**ASSIGNMENT**
Starting with the line containing "[783,210,824,224] Than ->" and going on through the line containing "(1111, 461) none", return the lines of the data below exactly, and only those.

*** Opening RECORD SET ***

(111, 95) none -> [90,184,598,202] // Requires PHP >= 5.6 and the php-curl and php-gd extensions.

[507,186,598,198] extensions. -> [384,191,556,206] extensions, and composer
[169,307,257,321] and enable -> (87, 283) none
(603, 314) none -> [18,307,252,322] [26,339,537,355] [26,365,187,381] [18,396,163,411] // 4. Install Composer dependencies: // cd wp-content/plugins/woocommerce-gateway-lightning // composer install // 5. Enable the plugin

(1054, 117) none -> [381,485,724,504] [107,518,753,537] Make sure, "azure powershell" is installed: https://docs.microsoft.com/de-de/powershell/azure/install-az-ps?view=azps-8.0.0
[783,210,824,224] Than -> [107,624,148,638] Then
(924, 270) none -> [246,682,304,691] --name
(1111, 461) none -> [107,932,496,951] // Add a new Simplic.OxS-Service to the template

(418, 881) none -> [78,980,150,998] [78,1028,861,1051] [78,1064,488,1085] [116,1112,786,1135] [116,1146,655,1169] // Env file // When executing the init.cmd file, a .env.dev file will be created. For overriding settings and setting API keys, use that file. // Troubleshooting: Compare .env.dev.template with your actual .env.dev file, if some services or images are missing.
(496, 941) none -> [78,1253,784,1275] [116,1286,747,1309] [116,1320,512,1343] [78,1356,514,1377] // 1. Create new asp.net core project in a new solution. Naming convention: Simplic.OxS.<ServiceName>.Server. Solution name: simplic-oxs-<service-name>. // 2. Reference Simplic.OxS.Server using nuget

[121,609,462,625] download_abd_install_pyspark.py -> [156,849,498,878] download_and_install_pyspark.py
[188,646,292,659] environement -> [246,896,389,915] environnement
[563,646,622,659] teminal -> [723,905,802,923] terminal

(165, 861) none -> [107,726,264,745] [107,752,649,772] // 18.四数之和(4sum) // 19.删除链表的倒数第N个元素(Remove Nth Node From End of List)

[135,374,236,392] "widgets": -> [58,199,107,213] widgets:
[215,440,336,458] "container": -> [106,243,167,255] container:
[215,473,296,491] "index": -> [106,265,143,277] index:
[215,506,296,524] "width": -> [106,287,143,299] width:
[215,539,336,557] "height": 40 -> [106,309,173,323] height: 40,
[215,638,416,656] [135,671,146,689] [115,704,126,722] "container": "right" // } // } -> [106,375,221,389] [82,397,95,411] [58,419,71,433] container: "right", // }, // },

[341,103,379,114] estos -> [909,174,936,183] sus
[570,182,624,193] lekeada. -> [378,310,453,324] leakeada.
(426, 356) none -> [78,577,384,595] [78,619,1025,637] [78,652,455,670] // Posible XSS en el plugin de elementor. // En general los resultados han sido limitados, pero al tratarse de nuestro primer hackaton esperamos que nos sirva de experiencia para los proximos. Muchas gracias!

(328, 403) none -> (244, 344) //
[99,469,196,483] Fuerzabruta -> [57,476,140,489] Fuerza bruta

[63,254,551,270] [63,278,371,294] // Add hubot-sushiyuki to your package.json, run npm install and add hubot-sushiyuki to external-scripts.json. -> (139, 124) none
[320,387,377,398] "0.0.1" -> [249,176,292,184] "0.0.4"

*** Closing RECORD SET ***

**TASK RESULT**
[783,210,824,224] Than -> [107,624,148,638] Then
(924, 270) none -> [246,682,304,691] --name
(1111, 461) none -> [107,932,496,951] // Add a new Simplic.OxS-Service to the template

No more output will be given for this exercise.